Once you have logs in your S3 buckets, you can start to index them with Scanner. We support JSON, CSV, Parquet, and plaintext log files. No need to transform them first. Just point Scanner at your raw log files.

2. Configure Scanner to index these high-volume logs in S3

Following the S3 integration guide, configure Scanner to index these logs in S3. This allows search queries to execute at high speed even as data volumes reach hundreds of terabytes or petabytes.

3. Install the "Scanner for Splunk" app into your Splunk instance.

Contact your Scanner support engineer for access to the scanner_for_splunk Github repository, which contains the custom Splunk app.

Within the Scanner for Splunk configuration page in Splunk, add the Base API URL of your Scanner instance and your API key. These are available within Settings in Scanner.

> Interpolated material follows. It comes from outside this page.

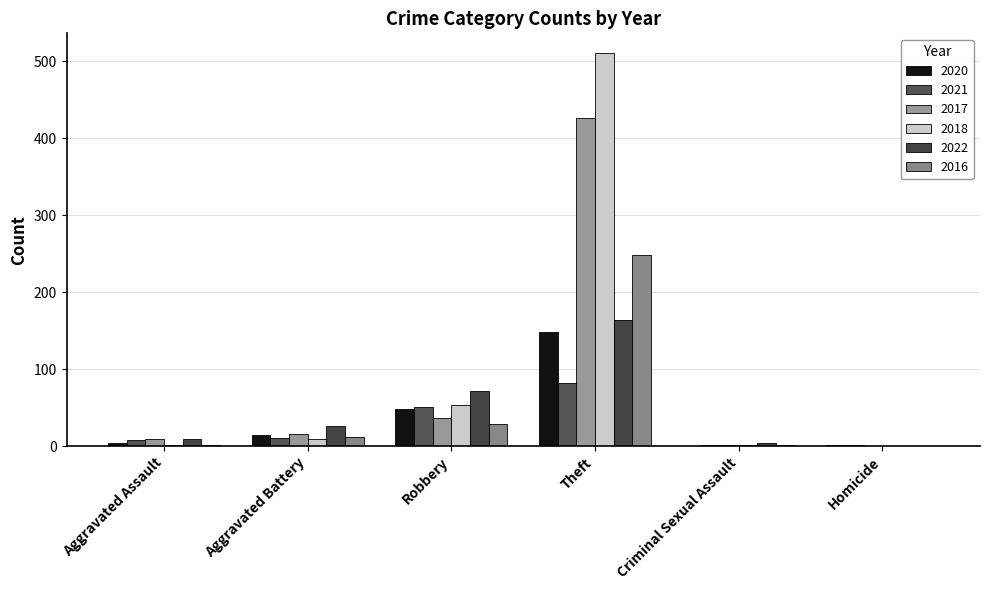

Which series has the largest total across all categories?

2018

4. Execute scanner and scannertable queries from within Splunk

Start executing search queries against your high-volume logs in S3 by using the scanner and scannertable custom search commands. These commands are available system-wide.

The commands take a parameter q, which must be a query written in Scanner's query language.

The query is executed against Scanner's ad hoc queries API. By default, the API returns the most recent 1000 results in descending timestamp order.

Example queries

Since scanner and scannertable are generating commands, they must be used at the beginning of the search string or at the beginning of a subsearch.

For example, here is how to search for all GetObject events in CloudTrail logs indexed by Scanner.

| scanner q="%ingest.source_type: 'aws:cloudtrail' and eventName: GetObject"

Here's how to look for a set of indicators of compromise that are IP addresses:

| scanner q="%ingest.source_type: 'aws:cloudtrail' and sourceIPAddress: (
  23.105.182.19 or 104.251.211.122 or 202.59.10.100 or 162.210.194.35 or
  198.16.66.124 or 198.16.66.156 or 198.16.70.28 or 198.16.74.203 or
  198.16.74.204 or 198.16.74.205 or 198.98.49.203 or 2.56.164.52
)"

Here is how you can use Scanner in a sub-search. Let's say you have a Splunk index called threat_intel_ip_addresses containing threat intelligence about malicious IP addresses. You might query for malicious IP addresses above a certain threat score, and then join them with a sub-search that users the scanner command. This query would allow you to determine if any recent AWS console login events came from a high threat IP address.

index=threat_intel_ip_addresses threat_score > 10
| join left=L right=R where L.ip_addr = R.sourceIPAddress
  [scanner q="%ingest.source_type: 'aws:cloudtrail' and eventName: 'ConsoleLogin'"]

Dashboards

You can also execute Scanner queries to populate dashboards in Splunk. It is almost always best to use the scannertable command with dashboard queries since widgets tend to consume data in tabular format.

For example, this query computes aggregated counts of all S3 CloudTrail log events that are not GetObject. We can use it to generate a bar chart in the dashboard.

| scannertable q="%ingest.source_type: 'aws:cloudtrail' 
  and eventSource: 's3.amazonaws.com' and not eventName: 'GetObject'
  | stats by eventName"

Access more data from Splunk, reduce blind spots

If you want Splunk to be your single pane of glass where you can analyze both Splunk logs and the logs you have in object storage, Scanner can help you make this happen.

Using Scanner, you can run fast queries against your object storage logs, join them against your Splunk logs, create dashboards from object storage logs, and more.

With your object storage logs easily queryable from Splunk, you can avoid blind spots and keep Splunk costs low.